> [Records to use]
━━━━━━━━━━

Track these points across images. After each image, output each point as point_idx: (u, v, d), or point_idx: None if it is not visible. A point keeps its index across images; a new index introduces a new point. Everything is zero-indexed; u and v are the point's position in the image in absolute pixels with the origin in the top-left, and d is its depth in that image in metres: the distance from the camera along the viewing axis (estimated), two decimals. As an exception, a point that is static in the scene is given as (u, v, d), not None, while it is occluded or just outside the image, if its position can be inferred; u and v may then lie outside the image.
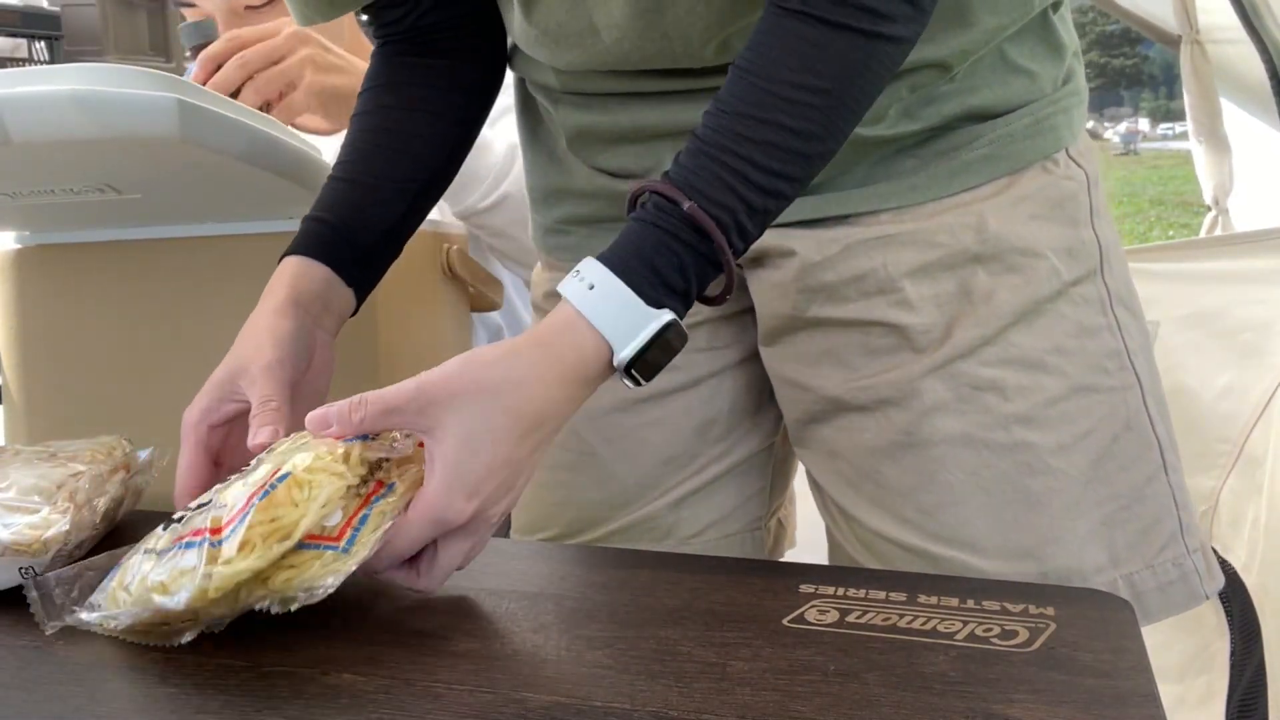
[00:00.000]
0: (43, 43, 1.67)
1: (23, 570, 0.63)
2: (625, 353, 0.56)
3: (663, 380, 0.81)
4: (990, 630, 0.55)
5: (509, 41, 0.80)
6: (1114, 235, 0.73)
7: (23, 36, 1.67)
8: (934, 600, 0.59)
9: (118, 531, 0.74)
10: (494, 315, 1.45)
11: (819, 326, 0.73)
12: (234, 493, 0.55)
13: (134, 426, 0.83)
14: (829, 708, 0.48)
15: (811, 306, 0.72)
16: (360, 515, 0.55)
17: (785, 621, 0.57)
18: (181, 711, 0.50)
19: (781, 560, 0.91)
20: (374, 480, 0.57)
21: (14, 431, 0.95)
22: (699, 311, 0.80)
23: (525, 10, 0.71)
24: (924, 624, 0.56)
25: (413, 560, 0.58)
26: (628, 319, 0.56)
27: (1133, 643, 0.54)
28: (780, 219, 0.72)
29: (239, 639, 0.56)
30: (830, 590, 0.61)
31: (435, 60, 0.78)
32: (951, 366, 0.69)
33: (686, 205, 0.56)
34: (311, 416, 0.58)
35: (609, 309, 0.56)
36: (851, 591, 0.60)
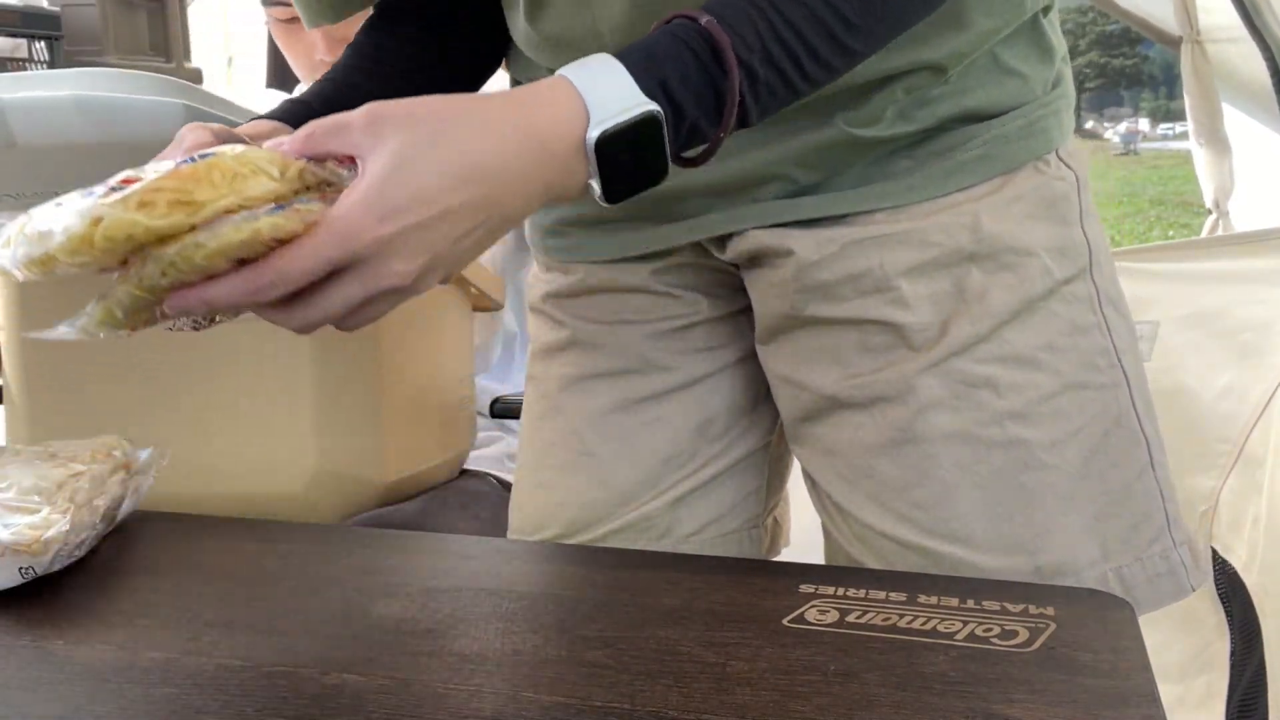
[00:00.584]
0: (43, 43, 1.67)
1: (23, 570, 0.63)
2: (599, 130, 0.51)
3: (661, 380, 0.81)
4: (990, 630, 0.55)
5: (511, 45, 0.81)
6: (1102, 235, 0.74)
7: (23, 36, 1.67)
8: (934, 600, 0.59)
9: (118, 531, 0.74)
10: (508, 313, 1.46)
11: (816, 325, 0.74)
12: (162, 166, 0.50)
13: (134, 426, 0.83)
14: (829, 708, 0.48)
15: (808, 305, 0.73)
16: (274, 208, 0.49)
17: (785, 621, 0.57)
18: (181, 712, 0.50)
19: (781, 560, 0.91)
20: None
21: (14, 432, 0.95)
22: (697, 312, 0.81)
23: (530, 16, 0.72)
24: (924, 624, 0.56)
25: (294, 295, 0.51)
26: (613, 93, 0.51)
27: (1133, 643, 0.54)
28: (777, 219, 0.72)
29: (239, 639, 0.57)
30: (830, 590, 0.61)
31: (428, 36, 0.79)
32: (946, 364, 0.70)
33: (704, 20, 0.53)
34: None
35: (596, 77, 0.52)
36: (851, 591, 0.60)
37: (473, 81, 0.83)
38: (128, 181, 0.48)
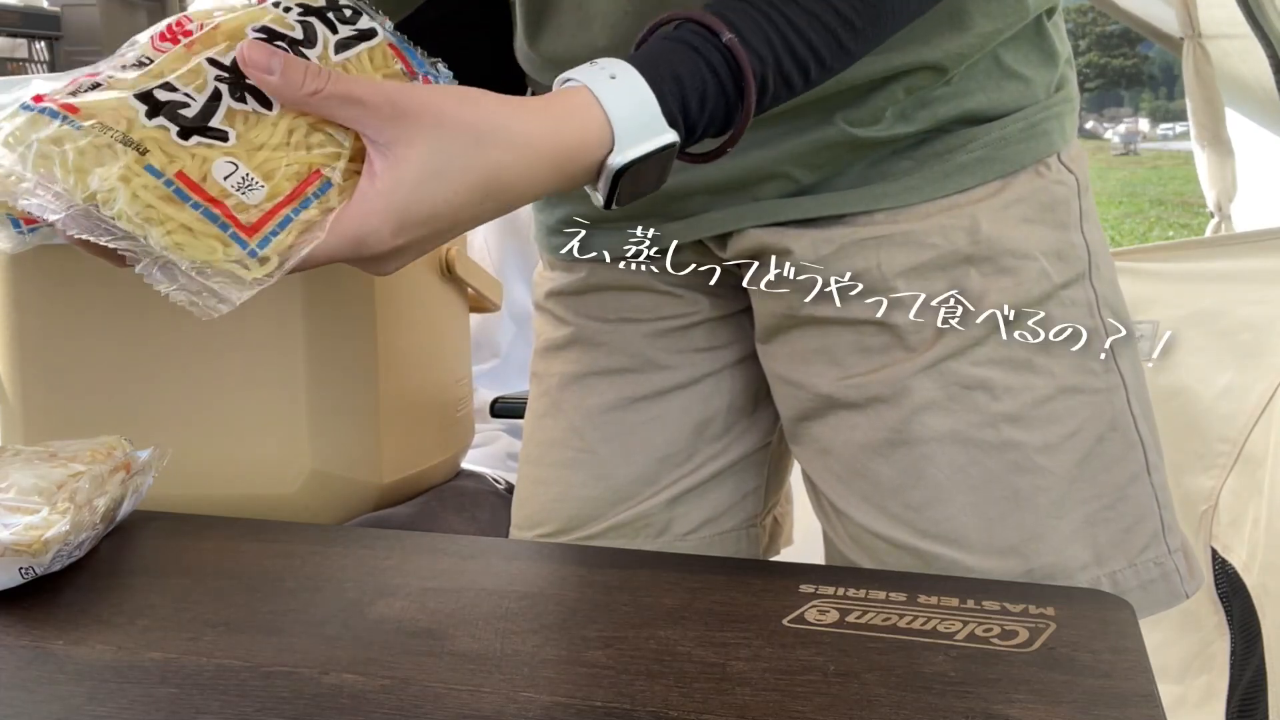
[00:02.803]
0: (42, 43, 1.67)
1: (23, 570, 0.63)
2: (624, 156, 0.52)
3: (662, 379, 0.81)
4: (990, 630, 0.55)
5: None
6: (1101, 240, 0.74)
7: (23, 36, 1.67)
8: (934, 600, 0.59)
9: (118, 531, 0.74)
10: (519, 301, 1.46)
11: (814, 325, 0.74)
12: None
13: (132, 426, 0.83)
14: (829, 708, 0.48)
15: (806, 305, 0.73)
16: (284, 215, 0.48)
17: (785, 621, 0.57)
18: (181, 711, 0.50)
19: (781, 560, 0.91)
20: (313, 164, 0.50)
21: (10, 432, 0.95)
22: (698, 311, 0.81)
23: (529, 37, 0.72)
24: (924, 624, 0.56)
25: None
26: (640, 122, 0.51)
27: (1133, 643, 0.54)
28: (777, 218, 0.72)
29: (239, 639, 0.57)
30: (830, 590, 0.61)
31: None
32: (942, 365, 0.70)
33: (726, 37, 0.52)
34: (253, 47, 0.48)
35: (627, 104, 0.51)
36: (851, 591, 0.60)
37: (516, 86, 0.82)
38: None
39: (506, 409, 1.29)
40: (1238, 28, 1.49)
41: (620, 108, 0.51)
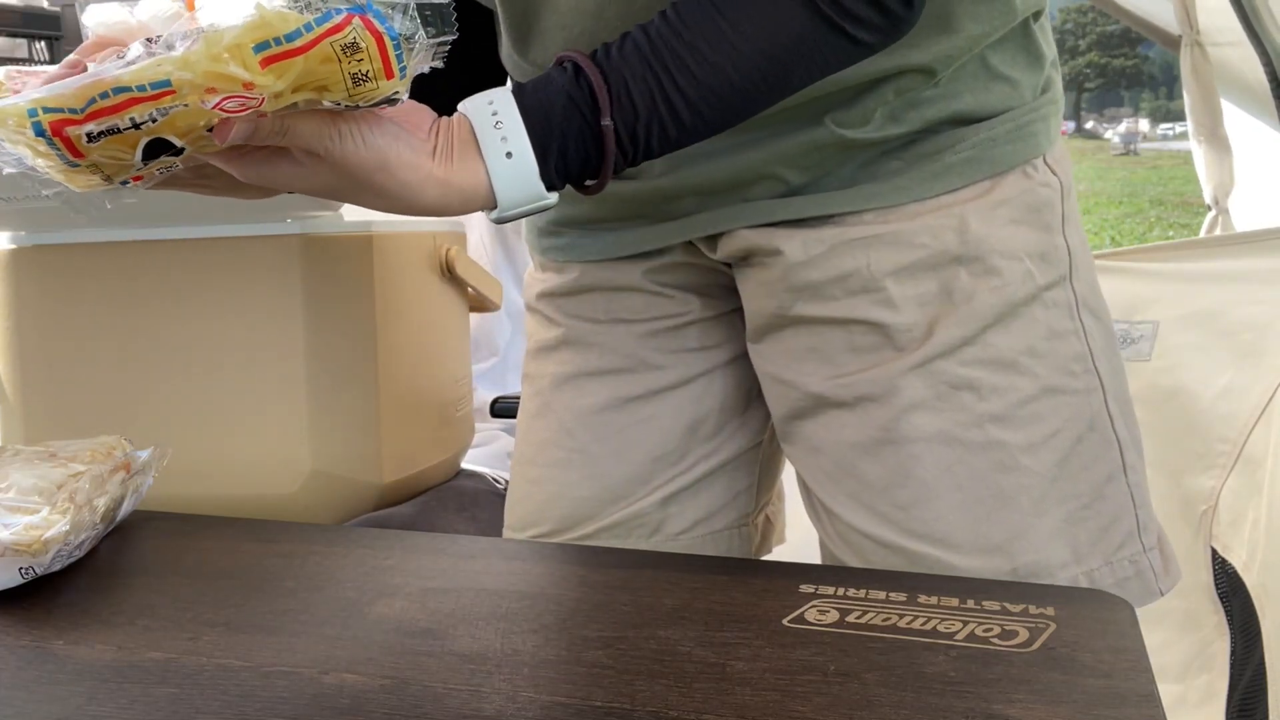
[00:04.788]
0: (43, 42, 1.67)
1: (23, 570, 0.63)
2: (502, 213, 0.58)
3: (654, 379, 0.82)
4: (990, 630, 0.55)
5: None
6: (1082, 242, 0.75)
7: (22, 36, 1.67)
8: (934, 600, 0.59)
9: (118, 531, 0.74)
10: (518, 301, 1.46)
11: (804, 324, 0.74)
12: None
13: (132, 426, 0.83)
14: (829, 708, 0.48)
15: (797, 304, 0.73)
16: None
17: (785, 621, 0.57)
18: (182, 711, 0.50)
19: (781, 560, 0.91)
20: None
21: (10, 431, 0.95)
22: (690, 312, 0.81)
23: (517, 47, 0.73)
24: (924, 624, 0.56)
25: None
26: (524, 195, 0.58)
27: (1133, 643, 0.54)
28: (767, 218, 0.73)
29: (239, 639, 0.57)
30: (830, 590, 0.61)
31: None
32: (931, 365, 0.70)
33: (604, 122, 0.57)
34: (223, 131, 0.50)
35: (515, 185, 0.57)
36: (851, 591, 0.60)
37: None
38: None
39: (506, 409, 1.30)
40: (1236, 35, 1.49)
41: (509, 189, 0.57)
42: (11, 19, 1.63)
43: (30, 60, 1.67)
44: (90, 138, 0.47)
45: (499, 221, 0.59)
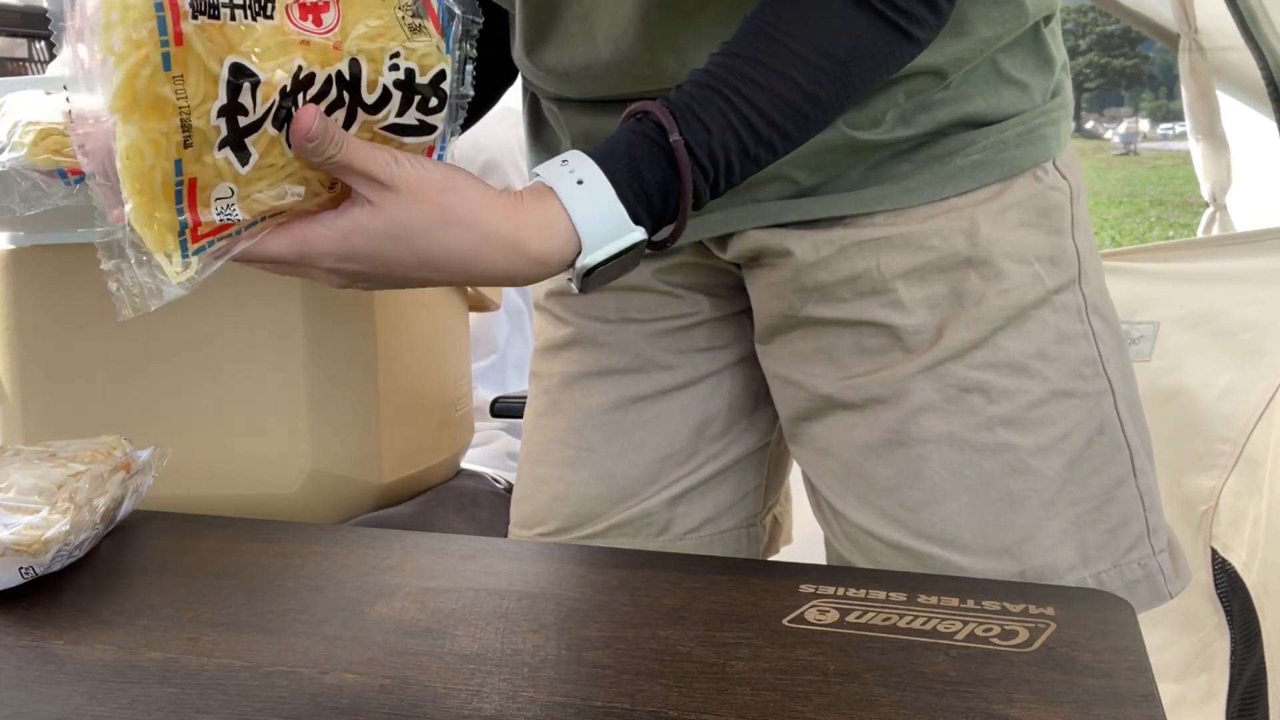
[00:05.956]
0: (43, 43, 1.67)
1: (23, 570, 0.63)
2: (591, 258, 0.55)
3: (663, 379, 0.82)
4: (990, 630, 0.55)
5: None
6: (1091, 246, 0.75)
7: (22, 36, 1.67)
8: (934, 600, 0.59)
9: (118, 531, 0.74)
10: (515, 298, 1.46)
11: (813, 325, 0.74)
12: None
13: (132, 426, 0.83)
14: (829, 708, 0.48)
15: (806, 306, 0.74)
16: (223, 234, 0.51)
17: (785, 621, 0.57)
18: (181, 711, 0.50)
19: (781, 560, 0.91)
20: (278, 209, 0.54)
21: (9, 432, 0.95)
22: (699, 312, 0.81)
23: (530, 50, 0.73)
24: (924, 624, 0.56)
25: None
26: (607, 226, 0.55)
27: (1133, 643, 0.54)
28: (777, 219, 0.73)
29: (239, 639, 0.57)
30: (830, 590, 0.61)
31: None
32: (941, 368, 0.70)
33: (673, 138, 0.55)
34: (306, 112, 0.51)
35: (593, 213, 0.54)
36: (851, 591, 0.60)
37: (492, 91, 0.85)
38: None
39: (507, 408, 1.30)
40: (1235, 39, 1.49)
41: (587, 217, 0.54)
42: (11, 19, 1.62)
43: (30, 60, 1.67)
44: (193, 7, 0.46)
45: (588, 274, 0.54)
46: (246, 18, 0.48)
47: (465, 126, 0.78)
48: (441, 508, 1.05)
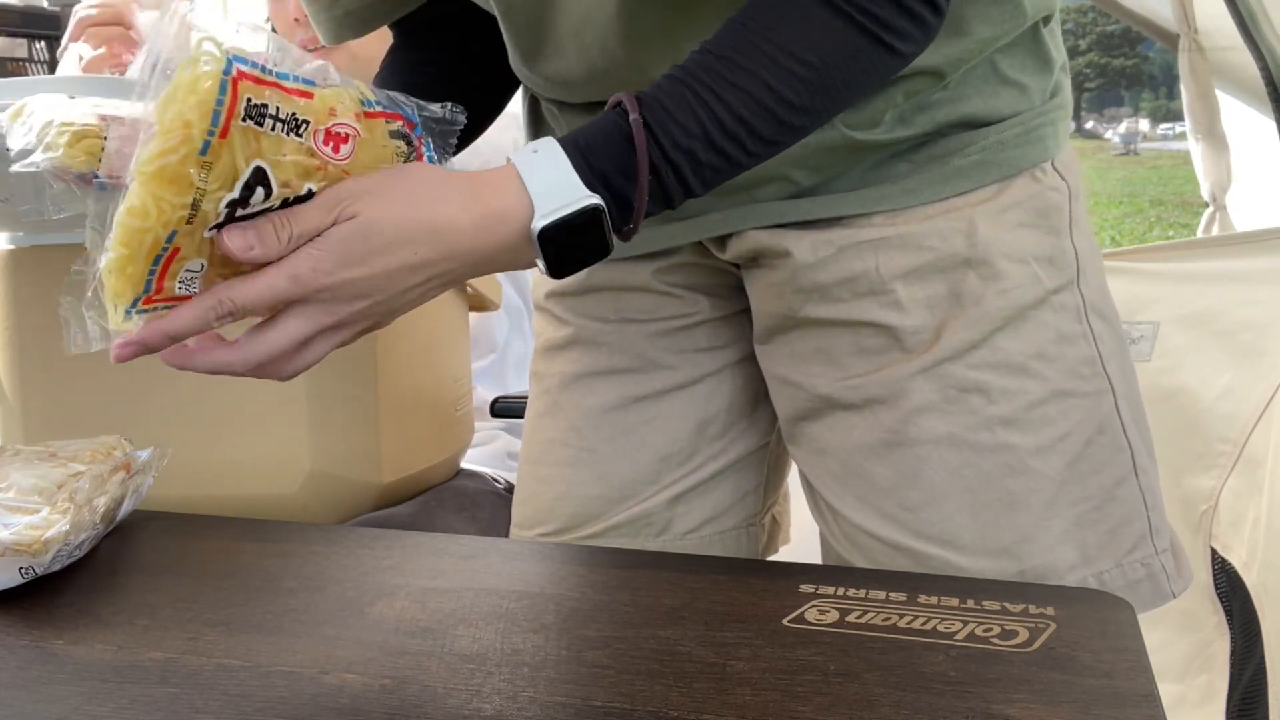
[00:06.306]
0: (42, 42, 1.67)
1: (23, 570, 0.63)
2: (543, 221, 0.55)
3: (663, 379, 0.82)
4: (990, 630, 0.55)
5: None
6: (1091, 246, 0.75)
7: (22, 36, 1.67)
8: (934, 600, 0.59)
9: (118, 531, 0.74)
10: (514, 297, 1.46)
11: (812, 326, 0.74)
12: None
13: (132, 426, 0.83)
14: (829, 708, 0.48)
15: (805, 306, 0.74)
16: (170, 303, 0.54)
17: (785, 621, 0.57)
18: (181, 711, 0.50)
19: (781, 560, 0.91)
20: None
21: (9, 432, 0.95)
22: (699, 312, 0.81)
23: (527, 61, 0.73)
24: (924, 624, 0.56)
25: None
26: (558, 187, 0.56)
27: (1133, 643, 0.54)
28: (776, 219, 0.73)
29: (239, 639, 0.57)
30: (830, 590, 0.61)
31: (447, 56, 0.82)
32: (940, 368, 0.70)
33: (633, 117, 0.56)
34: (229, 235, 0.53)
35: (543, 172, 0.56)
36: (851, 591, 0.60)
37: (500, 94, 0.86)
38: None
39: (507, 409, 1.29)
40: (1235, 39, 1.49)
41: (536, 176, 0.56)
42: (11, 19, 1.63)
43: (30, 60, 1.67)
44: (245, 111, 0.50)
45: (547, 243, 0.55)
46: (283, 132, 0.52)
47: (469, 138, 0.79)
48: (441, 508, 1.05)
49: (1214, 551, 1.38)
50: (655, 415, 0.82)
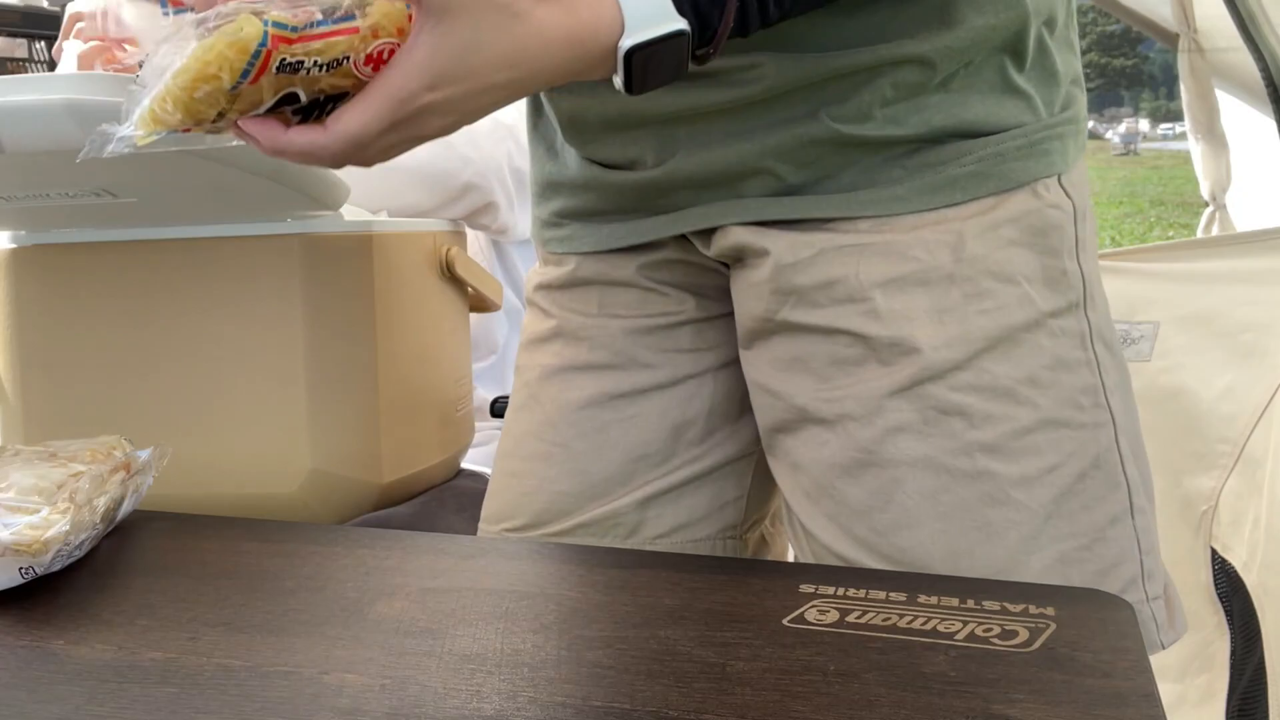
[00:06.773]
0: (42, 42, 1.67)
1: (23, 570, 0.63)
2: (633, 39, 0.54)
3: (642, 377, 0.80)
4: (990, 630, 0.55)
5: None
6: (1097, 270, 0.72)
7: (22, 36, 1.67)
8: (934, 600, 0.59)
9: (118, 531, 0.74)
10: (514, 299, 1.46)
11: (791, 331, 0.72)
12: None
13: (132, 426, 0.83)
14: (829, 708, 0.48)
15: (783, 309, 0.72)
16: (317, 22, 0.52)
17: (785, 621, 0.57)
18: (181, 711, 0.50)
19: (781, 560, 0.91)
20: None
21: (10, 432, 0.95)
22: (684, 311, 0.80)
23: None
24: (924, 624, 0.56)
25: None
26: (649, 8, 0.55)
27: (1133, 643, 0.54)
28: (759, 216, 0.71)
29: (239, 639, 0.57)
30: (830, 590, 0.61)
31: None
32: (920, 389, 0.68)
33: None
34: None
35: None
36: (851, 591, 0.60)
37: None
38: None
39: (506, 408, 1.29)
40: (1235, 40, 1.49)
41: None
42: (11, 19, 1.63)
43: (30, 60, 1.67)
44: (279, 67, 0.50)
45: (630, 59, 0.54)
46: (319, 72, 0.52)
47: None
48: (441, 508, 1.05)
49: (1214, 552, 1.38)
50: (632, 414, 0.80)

━━━━━━━━━━

> [Goal of the exercise] Every line from the start of the material through the line containing "[00:00.000]" is needed exactly as written; the pictures are not.

> [Answer to the problem]
Track these points across images. After each image, output each point as point_idx: (u, v, d), or point_idx: None if it is not visible. A point keeps its index across images; a new index introduces a new point. Everything is zero-indexed; u and v are the point's position in the image in absolute pixels with the origin in the top-left, and d is its depth in that image in metres: the distance from the camera along the viewing axis (estimated), two decimals. As an exception, a point that is static in the scene is given as (u, v, d), not None, while it is occluded or just outside the image, if its position can be inferred; u and v may then lie outside the image.
[00:00.000]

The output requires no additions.